■ **DESCRIPTION OF THE TASK**
Rename every "pose" to "camera" in the records below, leaving everything else unchanged. Give the lines back without the pictures.

* * * *

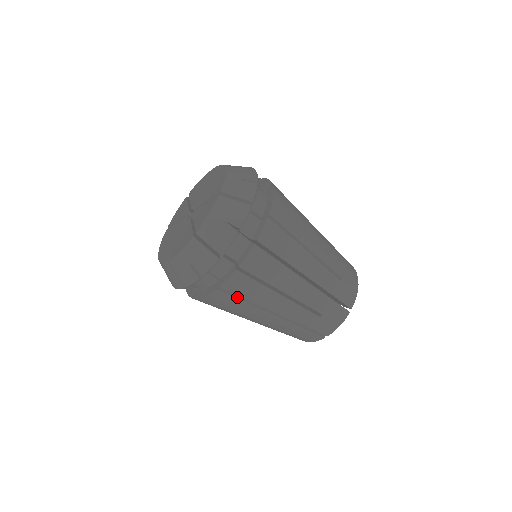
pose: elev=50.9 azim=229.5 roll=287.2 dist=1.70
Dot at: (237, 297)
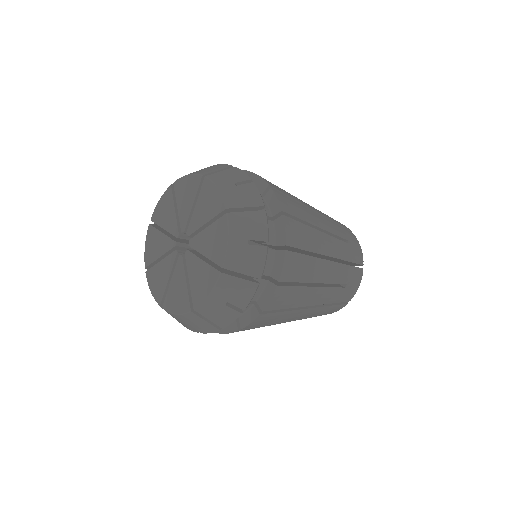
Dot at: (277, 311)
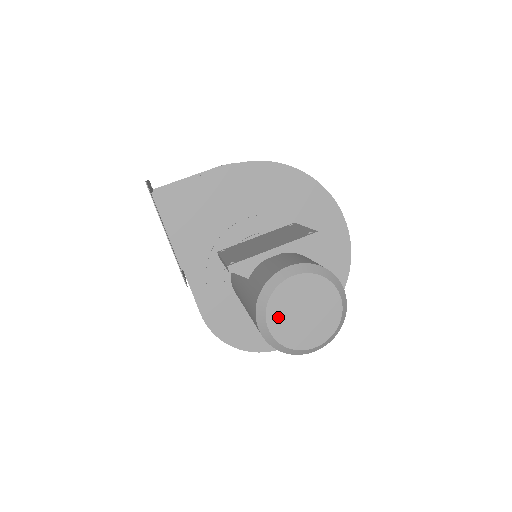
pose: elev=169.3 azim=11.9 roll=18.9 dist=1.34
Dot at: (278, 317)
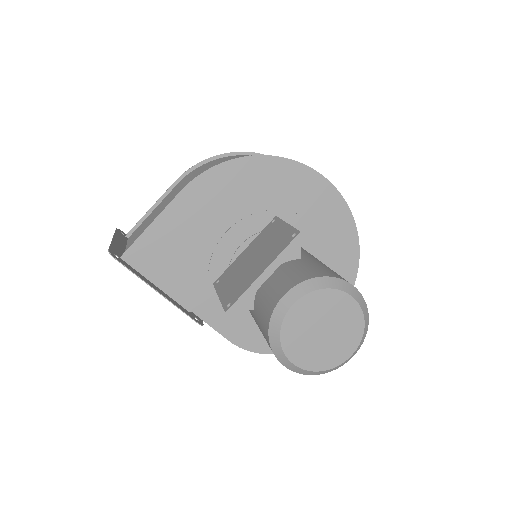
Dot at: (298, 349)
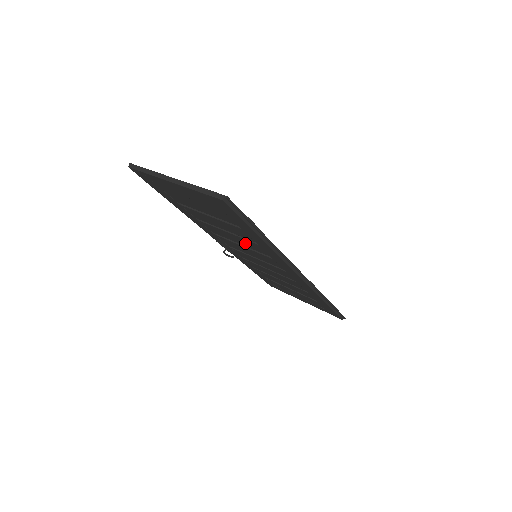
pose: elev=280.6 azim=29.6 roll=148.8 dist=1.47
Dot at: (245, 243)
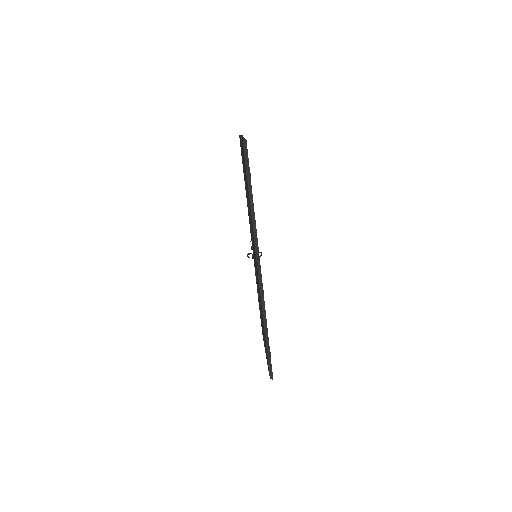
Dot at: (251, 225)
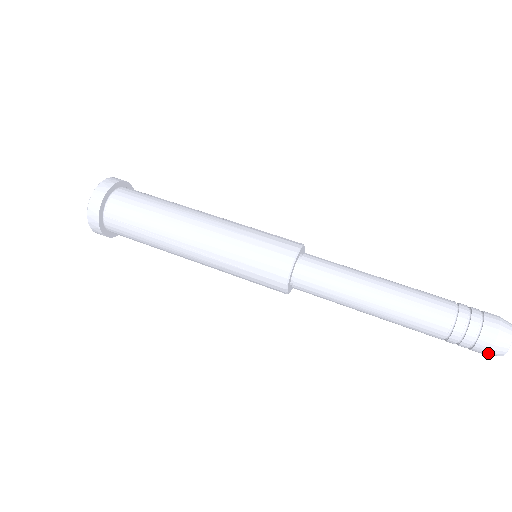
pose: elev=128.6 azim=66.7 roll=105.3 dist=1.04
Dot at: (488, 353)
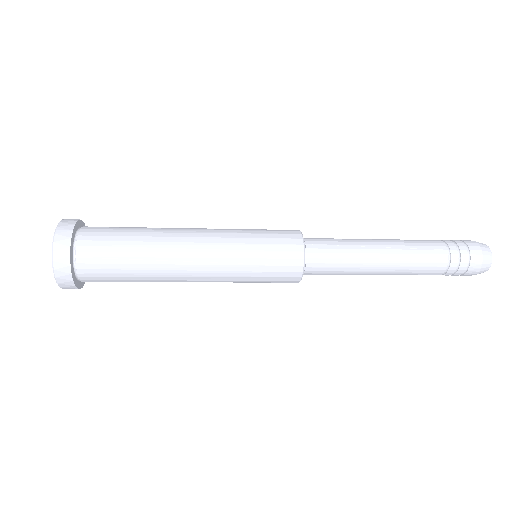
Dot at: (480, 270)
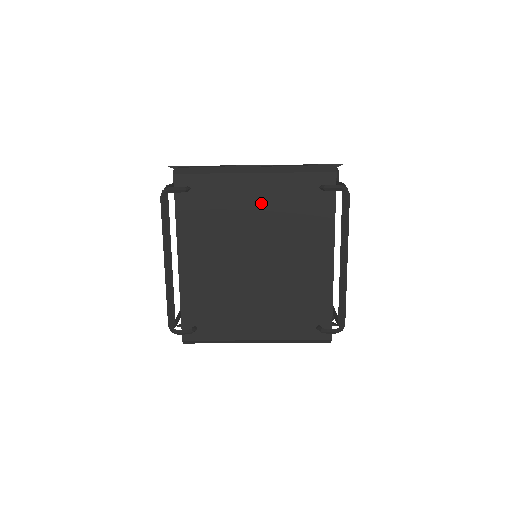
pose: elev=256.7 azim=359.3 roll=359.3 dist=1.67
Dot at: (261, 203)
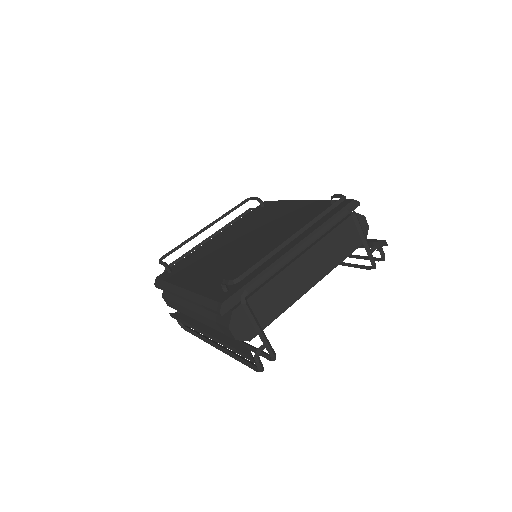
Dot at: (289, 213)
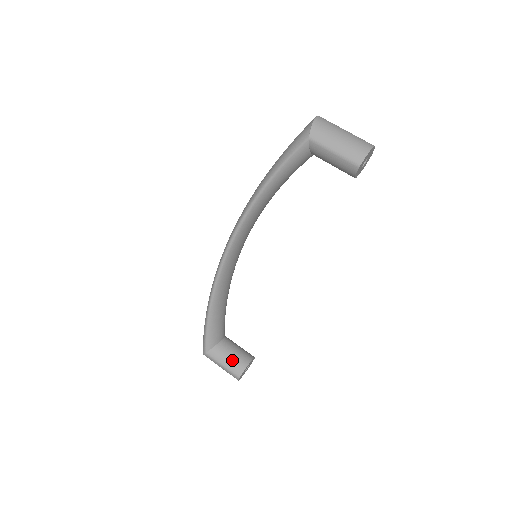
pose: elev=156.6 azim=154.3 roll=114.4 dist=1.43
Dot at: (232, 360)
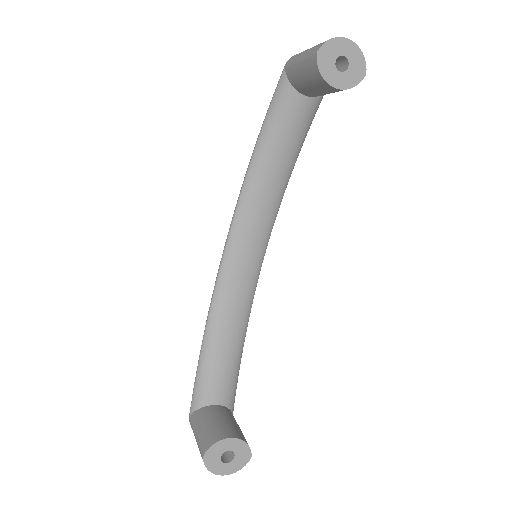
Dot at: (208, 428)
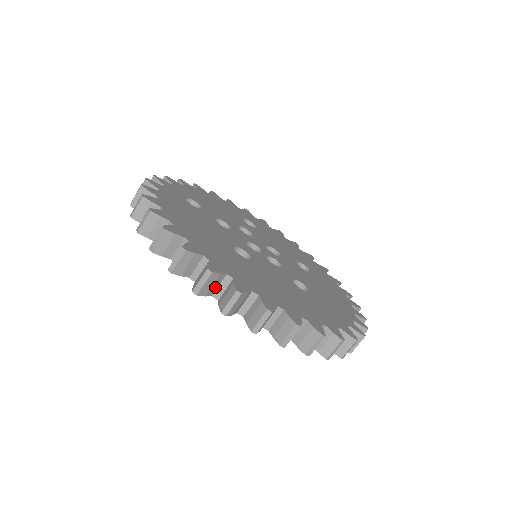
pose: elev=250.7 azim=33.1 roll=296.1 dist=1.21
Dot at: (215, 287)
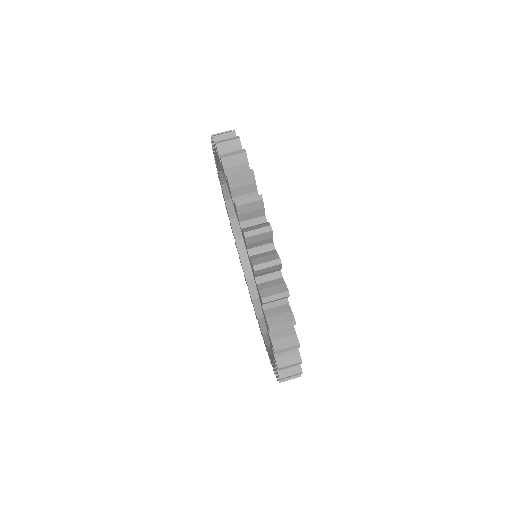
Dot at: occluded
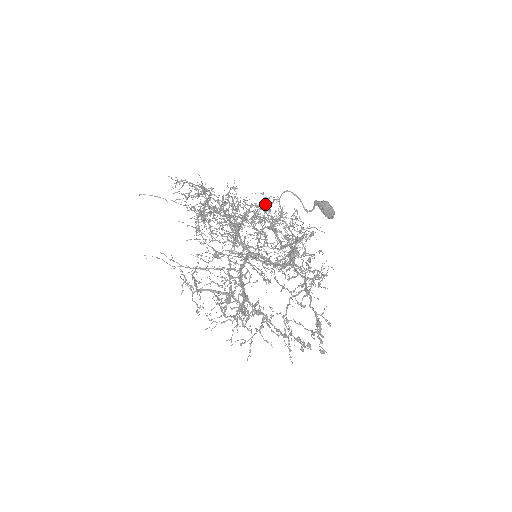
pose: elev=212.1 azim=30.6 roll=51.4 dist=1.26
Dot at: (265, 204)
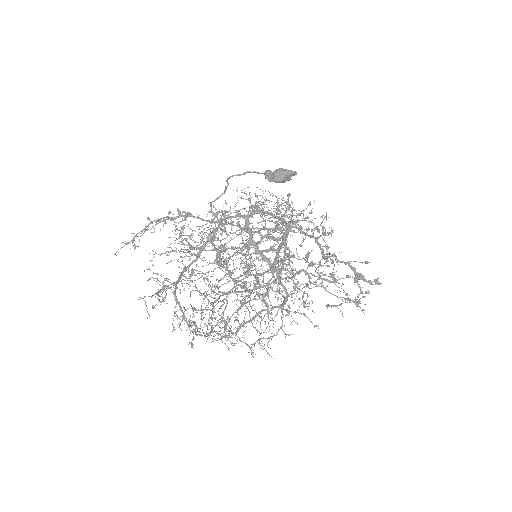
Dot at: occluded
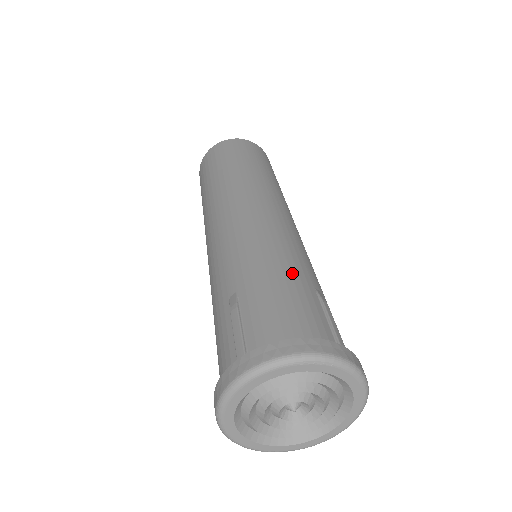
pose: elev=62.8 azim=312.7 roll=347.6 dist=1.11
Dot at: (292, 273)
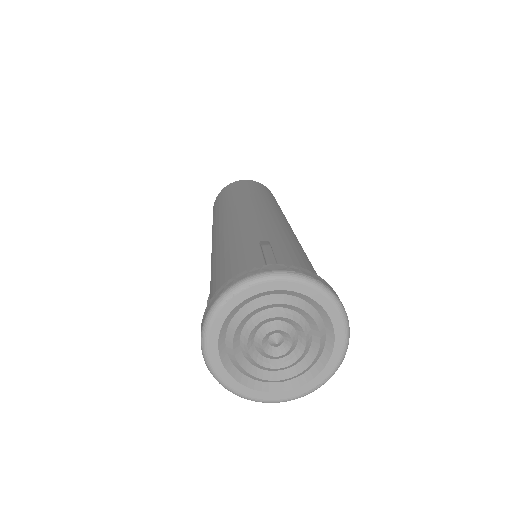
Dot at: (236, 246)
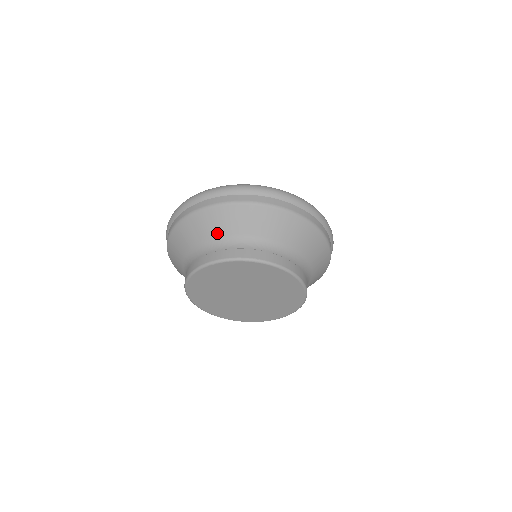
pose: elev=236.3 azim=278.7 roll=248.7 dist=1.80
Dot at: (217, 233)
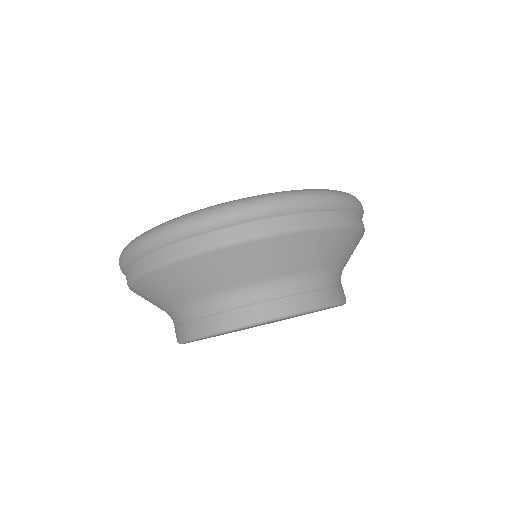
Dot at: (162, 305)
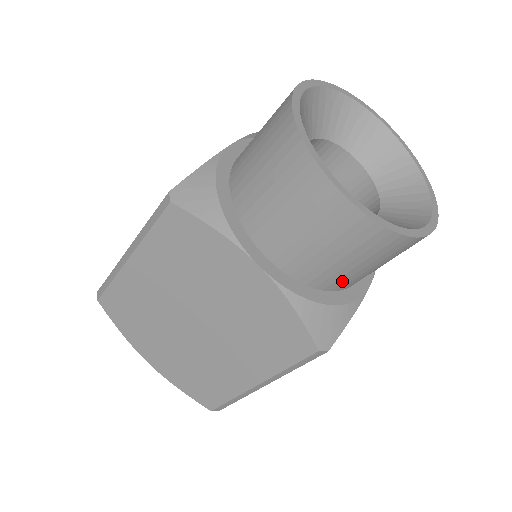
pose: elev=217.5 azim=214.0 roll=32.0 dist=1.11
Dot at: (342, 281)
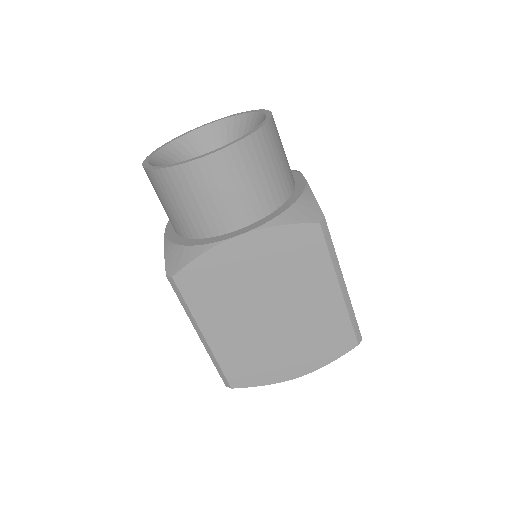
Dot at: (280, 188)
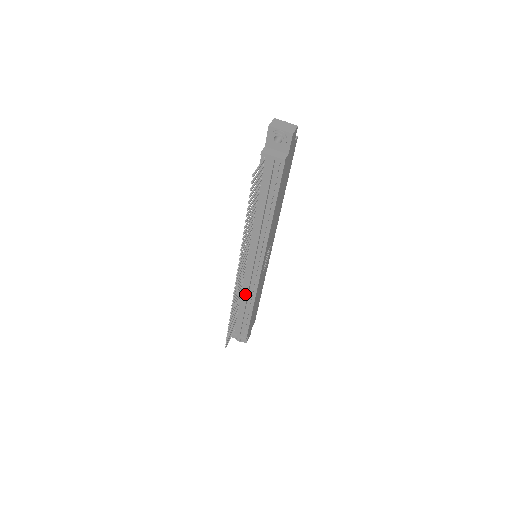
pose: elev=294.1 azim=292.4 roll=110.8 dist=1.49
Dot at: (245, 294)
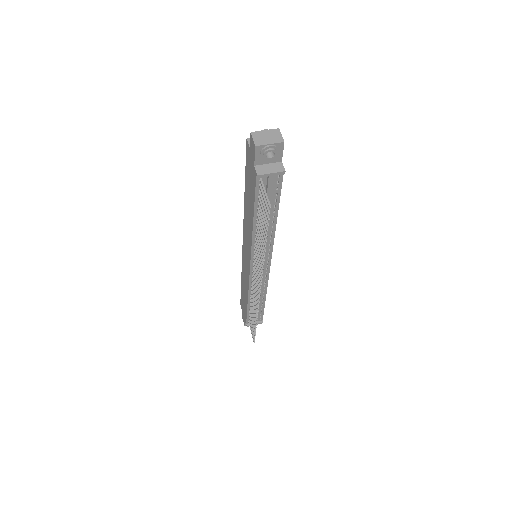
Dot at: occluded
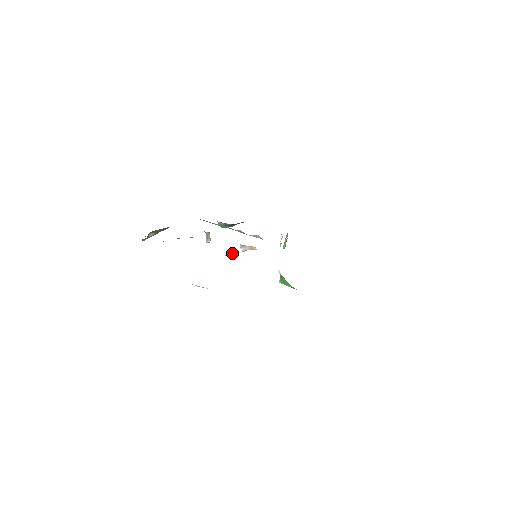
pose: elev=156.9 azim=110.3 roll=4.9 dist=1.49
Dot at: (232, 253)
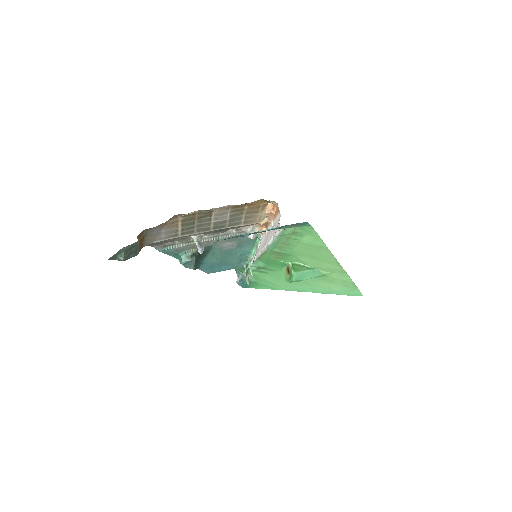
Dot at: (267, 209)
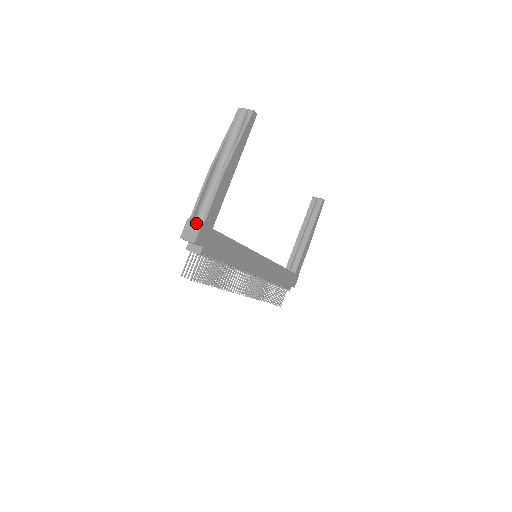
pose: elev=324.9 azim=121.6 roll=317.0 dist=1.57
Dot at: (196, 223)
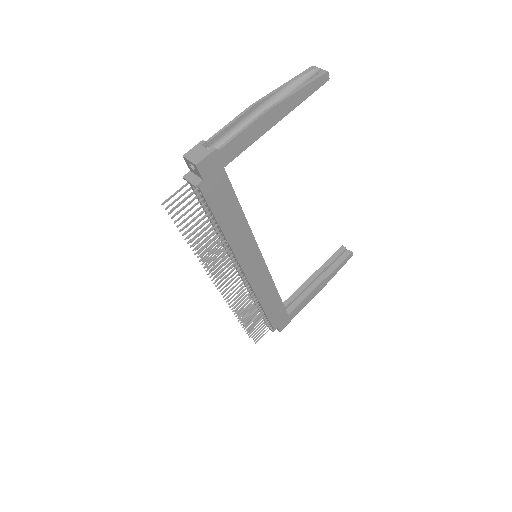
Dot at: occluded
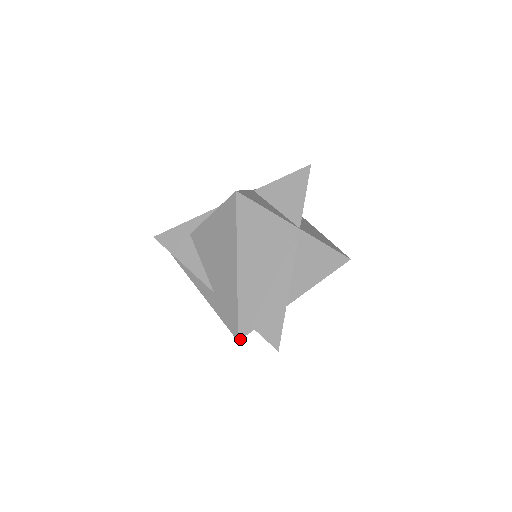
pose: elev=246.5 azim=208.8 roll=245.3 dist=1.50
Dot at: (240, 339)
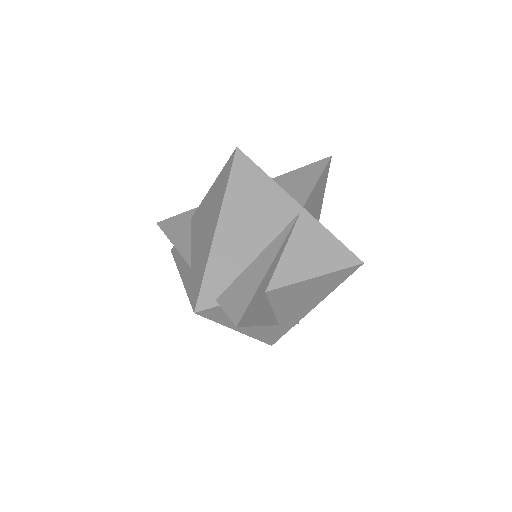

* * * *

■ **ANSWER FOR THIS EXERCISE**
camera: elev=50.9 azim=229.5 roll=287.2 dist=1.70
Dot at: (237, 297)
Dot at: (277, 311)
camera: elev=169.3 azim=11.9 roll=18.9 dist=1.34
Dot at: (278, 317)
Dot at: (298, 349)
camera: elev=280.6 azim=29.6 roll=148.8 dist=1.47
Dot at: (245, 243)
Dot at: (251, 225)
camera: elev=128.6 azim=66.7 roll=105.3 dist=1.04
Dot at: (488, 353)
Dot at: (480, 270)
camera: elev=256.7 azim=359.3 roll=359.3 dist=1.67
Dot at: (261, 203)
Dot at: (289, 213)
camera: elev=156.6 azim=154.3 roll=114.4 dist=1.43
Dot at: (232, 360)
Dot at: (208, 428)
camera: elev=250.7 azim=33.1 roll=296.1 dist=1.21
Dot at: (215, 287)
Dot at: occluded
camera: elev=212.1 azim=30.6 roll=51.4 dist=1.26
Dot at: (265, 204)
Dot at: occluded
camera: elev=62.8 azim=312.7 roll=347.6 dist=1.11
Dot at: (292, 273)
Dot at: (236, 246)
camera: elev=236.3 azim=278.7 roll=248.7 dist=1.80
Dot at: (217, 233)
Dot at: (162, 305)
camera: elev=217.5 azim=214.0 roll=32.0 dist=1.11
Dot at: (342, 281)
Dot at: (280, 188)
camera: elev=294.1 azim=292.4 roll=110.8 dist=1.49
Dot at: (245, 294)
Dot at: occluded
camera: elev=156.9 azim=110.3 roll=4.9 dist=1.49
Dot at: (232, 253)
Dot at: (267, 209)
camera: elev=324.9 azim=121.6 roll=317.0 dist=1.57
Dot at: (196, 223)
Dot at: occluded
camera: elev=246.5 azim=208.8 roll=245.3 dist=1.50
Dot at: (240, 339)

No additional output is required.